Acutely ill patients requiring intensive care can also develop kidney injury, liver dysfunction and bleeding disorders. Patients with multi-system involvement have a limited chance of a complete recovery. Rarely, patients can develop other emergencies, such as abnormal abnormal heart rhythms (6%), heart attacks (7-28%) or stroke (6%). However it is difficult to know if it is correct to attribute all these to COVID-19; many of these patients had multiple underlying diseases and were critically ill.

Chronic health issuesLess than 5% of patients treated in hospital for COVID-19 require readmission, most commonly for breathing difficulties. This return occurred early – at a median of 4.5 days after discharge – and was more common in those with pre-existing illnesses. Another concern is that young, otherwise fit patients may go on to develop lung fibrosis, or damage and scarring of the lung.
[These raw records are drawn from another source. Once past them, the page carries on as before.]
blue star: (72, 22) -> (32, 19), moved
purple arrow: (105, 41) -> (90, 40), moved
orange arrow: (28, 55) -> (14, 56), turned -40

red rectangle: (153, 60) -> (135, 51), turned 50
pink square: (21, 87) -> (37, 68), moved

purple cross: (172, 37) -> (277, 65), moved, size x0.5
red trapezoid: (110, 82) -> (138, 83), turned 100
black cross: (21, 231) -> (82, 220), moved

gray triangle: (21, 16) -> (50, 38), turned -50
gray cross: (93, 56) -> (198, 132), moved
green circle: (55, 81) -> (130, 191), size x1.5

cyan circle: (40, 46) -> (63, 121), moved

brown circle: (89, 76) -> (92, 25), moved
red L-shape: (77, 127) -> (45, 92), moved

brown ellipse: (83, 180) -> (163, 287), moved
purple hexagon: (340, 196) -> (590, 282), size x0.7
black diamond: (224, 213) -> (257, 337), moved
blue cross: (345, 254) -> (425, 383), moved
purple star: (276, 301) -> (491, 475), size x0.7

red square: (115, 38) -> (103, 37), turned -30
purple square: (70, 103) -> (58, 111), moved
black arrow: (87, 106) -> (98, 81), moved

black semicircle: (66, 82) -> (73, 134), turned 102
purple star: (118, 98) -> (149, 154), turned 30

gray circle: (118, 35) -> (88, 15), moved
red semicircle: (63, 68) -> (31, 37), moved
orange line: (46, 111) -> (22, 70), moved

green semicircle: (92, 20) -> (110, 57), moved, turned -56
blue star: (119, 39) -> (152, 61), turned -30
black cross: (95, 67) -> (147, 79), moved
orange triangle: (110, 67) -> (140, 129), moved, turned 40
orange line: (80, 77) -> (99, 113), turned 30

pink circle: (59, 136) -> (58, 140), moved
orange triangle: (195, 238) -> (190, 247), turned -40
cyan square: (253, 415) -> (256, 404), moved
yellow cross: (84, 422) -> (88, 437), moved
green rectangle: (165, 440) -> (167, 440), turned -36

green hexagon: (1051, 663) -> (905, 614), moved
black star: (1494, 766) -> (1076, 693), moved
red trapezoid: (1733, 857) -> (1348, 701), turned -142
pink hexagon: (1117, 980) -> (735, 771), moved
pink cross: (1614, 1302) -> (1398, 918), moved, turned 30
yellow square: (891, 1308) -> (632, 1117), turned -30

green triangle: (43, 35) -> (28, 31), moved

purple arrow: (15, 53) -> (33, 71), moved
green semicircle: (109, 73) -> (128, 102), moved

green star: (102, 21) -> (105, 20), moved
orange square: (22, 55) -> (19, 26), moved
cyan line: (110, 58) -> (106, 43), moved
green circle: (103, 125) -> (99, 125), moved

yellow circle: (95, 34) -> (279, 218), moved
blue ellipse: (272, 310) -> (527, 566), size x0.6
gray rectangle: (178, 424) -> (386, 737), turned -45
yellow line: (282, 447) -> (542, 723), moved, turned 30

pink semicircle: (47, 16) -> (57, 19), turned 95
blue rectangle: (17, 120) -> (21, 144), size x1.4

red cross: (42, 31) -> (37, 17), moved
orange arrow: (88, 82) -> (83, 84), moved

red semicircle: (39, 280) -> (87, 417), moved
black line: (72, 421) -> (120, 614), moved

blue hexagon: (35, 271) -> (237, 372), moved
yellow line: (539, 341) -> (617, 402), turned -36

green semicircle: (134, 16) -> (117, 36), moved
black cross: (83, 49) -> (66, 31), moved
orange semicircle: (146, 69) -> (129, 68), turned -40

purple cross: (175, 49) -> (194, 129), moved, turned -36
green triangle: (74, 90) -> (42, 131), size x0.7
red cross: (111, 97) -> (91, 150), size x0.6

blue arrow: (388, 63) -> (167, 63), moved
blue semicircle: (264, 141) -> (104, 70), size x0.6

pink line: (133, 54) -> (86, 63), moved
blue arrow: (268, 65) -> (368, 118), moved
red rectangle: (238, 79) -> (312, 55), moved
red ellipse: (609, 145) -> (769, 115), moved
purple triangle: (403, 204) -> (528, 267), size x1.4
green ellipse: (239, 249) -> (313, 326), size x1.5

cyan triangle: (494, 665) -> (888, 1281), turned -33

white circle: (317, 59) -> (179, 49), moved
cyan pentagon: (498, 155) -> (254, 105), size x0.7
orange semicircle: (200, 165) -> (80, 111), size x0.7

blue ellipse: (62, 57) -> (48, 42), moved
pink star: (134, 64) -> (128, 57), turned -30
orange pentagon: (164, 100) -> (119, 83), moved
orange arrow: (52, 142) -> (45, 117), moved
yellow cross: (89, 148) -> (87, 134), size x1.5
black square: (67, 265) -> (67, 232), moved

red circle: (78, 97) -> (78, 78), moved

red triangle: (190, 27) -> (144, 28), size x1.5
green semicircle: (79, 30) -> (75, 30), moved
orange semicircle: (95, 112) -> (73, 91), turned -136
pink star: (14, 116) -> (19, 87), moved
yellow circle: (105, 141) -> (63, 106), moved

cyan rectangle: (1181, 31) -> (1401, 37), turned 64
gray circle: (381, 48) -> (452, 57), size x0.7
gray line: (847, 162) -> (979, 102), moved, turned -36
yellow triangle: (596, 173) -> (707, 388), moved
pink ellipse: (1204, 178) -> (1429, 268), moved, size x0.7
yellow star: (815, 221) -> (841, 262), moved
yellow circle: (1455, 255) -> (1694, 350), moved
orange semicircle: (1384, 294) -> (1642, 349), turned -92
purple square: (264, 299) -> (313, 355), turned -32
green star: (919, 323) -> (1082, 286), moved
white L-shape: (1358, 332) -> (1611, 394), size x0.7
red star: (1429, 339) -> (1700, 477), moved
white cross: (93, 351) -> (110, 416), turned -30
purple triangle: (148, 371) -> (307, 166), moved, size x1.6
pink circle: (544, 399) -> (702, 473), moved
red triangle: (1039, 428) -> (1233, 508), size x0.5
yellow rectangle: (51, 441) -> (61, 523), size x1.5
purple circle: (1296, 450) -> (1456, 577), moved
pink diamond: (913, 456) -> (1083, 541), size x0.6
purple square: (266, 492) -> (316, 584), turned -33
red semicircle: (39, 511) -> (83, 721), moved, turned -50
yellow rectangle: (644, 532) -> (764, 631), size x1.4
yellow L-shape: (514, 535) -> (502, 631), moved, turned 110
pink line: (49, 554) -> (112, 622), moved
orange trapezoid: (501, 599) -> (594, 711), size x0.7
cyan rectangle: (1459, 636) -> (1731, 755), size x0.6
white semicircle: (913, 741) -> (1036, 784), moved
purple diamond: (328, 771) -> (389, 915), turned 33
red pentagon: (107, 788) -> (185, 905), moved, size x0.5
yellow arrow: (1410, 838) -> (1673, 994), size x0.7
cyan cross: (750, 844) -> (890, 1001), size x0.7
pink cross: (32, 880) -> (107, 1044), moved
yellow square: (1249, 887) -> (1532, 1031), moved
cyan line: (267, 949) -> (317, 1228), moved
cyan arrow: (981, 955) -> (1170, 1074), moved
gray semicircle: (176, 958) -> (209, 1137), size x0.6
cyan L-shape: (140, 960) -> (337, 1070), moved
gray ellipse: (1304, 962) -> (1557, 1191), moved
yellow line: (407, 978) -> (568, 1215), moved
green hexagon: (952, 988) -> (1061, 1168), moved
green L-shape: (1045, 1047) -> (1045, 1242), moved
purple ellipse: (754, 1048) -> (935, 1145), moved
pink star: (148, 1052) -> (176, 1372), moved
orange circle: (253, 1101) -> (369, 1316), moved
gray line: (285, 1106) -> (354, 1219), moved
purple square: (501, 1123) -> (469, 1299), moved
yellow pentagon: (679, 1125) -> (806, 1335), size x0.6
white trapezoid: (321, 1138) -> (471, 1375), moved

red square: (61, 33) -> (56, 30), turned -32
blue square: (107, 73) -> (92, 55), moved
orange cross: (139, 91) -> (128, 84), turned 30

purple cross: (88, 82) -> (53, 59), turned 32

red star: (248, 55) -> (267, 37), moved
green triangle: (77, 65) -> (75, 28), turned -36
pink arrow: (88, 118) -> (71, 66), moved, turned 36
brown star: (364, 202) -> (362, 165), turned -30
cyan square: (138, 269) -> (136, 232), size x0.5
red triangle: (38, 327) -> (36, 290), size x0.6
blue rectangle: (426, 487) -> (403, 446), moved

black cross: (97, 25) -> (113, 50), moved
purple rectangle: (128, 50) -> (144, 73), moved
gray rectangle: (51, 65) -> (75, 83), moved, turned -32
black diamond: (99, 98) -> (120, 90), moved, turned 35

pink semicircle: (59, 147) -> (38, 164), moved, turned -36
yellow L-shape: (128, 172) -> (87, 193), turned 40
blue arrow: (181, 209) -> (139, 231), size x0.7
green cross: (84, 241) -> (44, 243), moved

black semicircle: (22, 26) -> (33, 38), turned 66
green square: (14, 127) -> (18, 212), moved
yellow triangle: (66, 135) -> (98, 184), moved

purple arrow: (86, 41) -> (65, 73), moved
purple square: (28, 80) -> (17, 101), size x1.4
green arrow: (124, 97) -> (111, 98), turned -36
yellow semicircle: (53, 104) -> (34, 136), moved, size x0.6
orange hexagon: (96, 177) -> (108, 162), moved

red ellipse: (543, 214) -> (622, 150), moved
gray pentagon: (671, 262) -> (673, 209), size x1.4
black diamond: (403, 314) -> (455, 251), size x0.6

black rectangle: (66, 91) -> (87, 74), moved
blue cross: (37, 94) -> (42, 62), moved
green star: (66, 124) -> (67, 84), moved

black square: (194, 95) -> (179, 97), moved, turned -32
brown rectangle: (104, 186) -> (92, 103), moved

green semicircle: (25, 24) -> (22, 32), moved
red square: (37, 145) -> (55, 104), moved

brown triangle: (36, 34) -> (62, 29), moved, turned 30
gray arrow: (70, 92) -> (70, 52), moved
It is still unknown whether this is a predictable outcome or more of an idiosyncratic, ‘one-in-million’ occurrence.

Patients have also reported symptoms that fit the pattern of chronic fatigue syndrome, which is a debilitating chronic illness due to which patients complain of chest pain, gastrointestinal issues, cognitive disorders and profound fatigue. This syndrome has been reliably linked to recovery from other viral illnesses in the past. Patients who underwent prolonged intensive care have also reported post-intensive care syndrome, which ranges from post-traumatic stress disorder to neurological weakness or paralysis.

Some researchers have speculated, by extrapolating from other viral pneumonia, that COVID-19 survivors may be at increased risk of immune-related blood vessel dysfunction, predisposing them to heart attacks, stroke and other disorders. However it is too early to know for sure.

Reports of COVID-19 reinfection have also sparked significant interest in this prospect, but it is more likely to be the exception than the rule based on available information. It is additionally unclear if this small group of patients that has been reinfected is at risk of severe disease or spread of disease after recovery.

What has changed?

Today, we know that around 15% of patients are asymptomatic (i.e. have no symptoms whatsoever) and drive the spread of disease, and identifying them through screening and testing along with continued use of universal precautions is an important part of controlling the virus’s transmission. We also know that cytokine storms are more likely to be a rare occurrence rather than a dangerous reality for most patients, which is reassuring. We have also become more successful at treating critically ill COVID-19 patients, although the quality of care still varies from country to country.

For many people, neglecting hospital and emergency visits for other serious illnesses has proven costly. Although most patients recover well, there is no group that is truly invulnerable. In the absence of a reliable vaccine and herd immunity being patently unaffordable, prevention still reigns supreme: wear a mask, wash your hands and maintain physical distancing where possible. Continue to follow the science, and remember that this too shall pass.

Dr Narayana Subramaniam is a head and neck surgical oncologist at the Mazumdar Shaw Medical Centre, Bengaluru.